The city already provides money to privately run shelters, Bemben said, including Catholic Social Services’ Complex Care facility, the Brother Francis Shelter and Covenant House Alaska’s youth shelter.
The goal is to solidify a year-round shelter system with smaller, “scattered” sites around the city, Bemben said.
“We see this approach as part of that of getting to a more stable system where we don’t have this kind of ramping up, ramping down (of shelter) over the course of the year,” she said.
That cycle of the city opening shelter in the fall and closing it in the spring is disruptive to everyone — the homeless clients, service providers and the city — and deters some residents from using the shelters, said David Rittenberg, senior director of adult homeless services with Catholic Social Services. The nonprofit has been running the shelter under a contract with the city since October.
However, for the coming months, the building on East 56th Avenue remains a critical piece of a stressed shelter and housing system for which the demand far outpaces its capacity.
“Pretty much, as soon as a bed becomes available, it’s either filled by a walk-in, someone being referred from warming, or someone being referred from a hospital discharge,” or from street outreach teams, Rittenberg said.
Only about 10 to 15 beds open up each day, Rittenberg said.
Other shelters across the Anchorage are full nightly, too.
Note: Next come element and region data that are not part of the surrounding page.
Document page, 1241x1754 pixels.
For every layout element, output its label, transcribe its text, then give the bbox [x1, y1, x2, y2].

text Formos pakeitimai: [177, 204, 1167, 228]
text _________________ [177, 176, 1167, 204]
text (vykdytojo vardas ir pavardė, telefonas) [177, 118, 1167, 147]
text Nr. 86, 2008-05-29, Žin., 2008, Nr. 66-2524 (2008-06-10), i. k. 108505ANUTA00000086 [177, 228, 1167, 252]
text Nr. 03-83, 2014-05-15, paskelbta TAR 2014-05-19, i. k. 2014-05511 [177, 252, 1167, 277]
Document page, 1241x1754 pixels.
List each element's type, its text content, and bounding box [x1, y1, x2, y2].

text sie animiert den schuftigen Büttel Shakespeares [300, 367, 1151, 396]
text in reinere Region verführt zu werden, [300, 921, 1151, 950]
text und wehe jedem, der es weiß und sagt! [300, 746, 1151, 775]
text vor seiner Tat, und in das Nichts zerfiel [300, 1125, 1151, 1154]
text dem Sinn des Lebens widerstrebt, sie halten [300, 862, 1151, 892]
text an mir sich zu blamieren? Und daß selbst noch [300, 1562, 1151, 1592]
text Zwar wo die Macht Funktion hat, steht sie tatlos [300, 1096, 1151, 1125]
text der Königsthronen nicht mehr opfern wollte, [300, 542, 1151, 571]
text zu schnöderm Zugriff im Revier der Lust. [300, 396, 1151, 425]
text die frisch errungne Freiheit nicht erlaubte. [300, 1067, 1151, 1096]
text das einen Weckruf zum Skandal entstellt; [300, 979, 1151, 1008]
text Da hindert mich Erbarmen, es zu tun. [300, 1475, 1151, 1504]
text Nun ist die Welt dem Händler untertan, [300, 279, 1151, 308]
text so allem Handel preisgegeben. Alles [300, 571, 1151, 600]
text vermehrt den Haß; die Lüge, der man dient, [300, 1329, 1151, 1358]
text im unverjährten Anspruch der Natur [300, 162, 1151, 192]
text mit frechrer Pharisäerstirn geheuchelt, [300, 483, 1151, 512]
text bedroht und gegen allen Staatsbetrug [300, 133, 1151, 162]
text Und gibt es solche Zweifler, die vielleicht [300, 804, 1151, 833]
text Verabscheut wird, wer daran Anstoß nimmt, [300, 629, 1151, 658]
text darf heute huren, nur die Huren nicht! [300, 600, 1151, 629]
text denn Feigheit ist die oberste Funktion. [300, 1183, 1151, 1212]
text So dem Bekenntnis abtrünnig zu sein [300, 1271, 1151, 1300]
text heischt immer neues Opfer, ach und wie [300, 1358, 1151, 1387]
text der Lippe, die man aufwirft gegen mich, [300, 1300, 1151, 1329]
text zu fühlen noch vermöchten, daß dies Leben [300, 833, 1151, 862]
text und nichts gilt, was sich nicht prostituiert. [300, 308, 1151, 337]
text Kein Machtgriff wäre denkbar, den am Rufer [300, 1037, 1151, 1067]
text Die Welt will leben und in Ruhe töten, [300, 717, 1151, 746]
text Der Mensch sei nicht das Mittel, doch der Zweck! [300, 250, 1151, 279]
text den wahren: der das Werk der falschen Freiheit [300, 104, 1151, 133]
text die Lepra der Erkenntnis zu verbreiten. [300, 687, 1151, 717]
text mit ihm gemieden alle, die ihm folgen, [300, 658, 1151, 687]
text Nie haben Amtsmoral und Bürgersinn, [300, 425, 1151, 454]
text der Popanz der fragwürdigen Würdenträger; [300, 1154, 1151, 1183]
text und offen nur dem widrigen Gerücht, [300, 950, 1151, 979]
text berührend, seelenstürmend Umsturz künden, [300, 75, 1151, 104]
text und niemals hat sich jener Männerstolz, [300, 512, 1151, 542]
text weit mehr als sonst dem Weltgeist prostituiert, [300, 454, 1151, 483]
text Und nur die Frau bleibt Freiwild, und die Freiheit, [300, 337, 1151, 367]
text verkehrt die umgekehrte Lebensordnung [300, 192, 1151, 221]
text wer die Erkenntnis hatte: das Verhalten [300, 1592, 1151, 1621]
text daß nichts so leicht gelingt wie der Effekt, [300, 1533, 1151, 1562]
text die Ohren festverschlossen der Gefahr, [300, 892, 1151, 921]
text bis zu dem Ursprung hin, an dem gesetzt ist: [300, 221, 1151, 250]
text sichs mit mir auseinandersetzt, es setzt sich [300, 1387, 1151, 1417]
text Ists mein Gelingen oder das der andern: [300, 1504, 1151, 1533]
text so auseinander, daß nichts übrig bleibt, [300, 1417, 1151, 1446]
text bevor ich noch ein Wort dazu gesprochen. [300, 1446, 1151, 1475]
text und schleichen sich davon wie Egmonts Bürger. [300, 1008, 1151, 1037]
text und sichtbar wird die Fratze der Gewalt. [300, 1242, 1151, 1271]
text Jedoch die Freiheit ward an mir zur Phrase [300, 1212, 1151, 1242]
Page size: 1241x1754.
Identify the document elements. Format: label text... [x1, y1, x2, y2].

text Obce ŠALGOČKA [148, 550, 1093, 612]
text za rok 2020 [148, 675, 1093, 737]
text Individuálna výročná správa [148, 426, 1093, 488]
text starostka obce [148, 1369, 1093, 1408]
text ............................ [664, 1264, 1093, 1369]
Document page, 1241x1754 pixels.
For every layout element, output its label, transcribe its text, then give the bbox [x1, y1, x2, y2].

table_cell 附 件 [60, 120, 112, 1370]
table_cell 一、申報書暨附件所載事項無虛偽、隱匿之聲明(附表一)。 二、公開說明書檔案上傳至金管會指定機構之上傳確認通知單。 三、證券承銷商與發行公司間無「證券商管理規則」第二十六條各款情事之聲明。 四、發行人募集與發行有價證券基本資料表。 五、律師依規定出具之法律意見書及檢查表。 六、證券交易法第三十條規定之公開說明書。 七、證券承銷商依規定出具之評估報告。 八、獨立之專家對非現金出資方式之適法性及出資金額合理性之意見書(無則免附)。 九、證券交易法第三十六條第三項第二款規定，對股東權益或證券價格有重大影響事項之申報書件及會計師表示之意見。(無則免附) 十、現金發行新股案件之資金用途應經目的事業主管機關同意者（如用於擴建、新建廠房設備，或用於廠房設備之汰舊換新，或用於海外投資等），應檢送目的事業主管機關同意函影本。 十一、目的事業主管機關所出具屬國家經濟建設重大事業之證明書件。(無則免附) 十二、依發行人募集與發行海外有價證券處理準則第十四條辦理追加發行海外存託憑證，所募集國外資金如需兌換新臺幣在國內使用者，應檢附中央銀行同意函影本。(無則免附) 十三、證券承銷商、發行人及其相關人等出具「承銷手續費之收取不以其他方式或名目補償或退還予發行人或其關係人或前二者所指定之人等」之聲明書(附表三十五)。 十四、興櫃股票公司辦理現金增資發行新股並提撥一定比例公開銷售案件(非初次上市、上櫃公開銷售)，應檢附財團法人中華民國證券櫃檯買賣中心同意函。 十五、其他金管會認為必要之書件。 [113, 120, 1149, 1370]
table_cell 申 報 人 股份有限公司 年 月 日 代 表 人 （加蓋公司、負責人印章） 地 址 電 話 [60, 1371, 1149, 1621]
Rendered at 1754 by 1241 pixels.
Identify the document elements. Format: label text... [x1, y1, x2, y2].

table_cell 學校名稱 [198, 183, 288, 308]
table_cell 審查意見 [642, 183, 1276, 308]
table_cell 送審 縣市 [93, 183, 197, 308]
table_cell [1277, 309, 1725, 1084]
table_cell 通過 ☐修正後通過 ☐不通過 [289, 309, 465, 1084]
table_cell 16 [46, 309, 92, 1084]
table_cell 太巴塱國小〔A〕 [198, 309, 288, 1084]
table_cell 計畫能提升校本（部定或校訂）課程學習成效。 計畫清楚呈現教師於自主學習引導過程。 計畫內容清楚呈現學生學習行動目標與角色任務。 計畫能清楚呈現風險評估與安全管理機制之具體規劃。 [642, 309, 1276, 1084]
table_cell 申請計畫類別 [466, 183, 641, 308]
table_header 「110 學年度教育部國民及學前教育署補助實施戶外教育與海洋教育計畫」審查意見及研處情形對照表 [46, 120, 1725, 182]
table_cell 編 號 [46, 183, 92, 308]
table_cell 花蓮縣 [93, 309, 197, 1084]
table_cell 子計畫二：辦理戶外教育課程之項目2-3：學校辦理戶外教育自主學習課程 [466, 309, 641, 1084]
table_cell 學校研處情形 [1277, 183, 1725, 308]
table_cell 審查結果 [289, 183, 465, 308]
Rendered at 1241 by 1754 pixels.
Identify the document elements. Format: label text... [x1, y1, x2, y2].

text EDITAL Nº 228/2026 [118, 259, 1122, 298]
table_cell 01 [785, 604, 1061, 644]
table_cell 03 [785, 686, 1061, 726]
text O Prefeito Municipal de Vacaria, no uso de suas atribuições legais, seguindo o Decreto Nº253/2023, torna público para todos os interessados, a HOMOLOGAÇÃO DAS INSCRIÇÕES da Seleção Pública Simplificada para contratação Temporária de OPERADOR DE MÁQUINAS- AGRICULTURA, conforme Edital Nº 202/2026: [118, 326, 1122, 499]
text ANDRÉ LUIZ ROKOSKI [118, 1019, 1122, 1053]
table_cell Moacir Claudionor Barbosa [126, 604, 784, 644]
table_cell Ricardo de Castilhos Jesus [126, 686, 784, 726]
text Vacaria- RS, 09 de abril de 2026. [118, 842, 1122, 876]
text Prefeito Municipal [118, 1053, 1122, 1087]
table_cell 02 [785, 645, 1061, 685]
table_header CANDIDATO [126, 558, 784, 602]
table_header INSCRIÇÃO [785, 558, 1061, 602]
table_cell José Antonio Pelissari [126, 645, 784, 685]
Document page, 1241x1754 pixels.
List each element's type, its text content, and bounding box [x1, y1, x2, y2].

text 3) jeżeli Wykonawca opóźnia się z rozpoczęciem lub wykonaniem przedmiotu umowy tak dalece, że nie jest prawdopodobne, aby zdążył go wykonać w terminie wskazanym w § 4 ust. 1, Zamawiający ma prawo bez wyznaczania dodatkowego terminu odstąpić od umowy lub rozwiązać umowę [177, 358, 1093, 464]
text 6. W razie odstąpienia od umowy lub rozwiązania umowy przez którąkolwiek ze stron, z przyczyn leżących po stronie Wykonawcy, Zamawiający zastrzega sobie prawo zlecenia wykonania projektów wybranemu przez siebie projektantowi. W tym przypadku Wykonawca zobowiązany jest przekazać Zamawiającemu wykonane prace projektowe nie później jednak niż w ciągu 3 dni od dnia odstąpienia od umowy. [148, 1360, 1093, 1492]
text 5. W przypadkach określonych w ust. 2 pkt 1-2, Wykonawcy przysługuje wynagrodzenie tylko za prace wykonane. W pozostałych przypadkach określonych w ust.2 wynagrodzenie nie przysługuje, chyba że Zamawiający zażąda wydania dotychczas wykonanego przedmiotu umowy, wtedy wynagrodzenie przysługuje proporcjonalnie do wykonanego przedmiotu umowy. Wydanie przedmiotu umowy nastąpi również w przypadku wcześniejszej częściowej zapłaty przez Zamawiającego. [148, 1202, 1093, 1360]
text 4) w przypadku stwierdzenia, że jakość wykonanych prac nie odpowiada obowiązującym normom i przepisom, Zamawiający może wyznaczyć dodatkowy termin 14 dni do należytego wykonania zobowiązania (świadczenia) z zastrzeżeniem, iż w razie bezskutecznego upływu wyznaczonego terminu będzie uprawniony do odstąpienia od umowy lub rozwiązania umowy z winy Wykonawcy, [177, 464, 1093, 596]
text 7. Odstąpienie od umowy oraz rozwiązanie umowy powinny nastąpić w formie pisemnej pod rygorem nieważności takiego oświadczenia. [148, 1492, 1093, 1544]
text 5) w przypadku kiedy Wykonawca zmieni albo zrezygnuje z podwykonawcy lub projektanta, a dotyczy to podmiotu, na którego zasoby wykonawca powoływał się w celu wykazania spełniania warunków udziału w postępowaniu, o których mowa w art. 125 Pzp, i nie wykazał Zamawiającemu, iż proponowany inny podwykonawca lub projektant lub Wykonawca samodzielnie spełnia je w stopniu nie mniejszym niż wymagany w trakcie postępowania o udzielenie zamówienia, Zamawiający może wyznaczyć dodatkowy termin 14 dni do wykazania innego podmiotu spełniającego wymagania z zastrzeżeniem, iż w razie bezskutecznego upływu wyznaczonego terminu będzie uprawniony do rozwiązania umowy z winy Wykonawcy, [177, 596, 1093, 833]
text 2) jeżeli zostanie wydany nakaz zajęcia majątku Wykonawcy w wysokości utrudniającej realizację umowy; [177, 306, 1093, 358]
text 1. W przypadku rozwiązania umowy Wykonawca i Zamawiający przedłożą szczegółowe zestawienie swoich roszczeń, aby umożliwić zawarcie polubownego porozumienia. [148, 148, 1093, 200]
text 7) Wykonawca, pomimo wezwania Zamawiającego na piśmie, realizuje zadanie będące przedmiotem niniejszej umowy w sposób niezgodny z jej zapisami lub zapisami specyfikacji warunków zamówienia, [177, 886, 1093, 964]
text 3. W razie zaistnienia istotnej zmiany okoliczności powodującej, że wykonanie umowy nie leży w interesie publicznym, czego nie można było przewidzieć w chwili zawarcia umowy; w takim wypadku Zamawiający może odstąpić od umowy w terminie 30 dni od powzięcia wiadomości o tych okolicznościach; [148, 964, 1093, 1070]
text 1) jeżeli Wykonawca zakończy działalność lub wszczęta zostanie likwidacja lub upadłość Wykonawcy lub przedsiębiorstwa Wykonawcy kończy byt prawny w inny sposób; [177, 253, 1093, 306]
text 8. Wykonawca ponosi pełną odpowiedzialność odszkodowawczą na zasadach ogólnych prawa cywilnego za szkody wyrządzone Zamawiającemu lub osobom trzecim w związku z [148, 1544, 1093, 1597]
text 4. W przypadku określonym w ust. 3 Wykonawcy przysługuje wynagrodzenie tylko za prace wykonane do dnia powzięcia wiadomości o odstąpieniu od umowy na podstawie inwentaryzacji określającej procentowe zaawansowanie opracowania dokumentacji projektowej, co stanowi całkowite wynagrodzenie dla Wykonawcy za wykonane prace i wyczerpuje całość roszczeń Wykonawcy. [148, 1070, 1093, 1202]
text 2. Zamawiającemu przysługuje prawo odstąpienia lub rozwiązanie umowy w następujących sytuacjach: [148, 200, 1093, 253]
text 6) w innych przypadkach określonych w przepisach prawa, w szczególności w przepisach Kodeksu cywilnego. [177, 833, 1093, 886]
At the municipality’s three non-congregate winter shelter locations, 332 homeless clients double up in hotel rooms.
A separate warming area at one of the locations, the Henning House downtown, serves as a lifesaving measure for up to 45 people at a time — and it’s seeing about double that number daily, Bemben said.
That means people have to rotate in and out, she said.
“People come in, get a snack, get something to drink, warm up for a bit, and then they have to go outside so someone else can come in,” Bemben said.
A major focus of the LaFrance administration is finding ways to build more housing and to support more transitional housing programs, such as using tiny homes, Bemben said. Opening parking sites for people living in vehicles may be an option this summer.
“We absolutely want to avoid people having to return to camping in the summer and seeing an increase” in unsheltered homelessness, she said.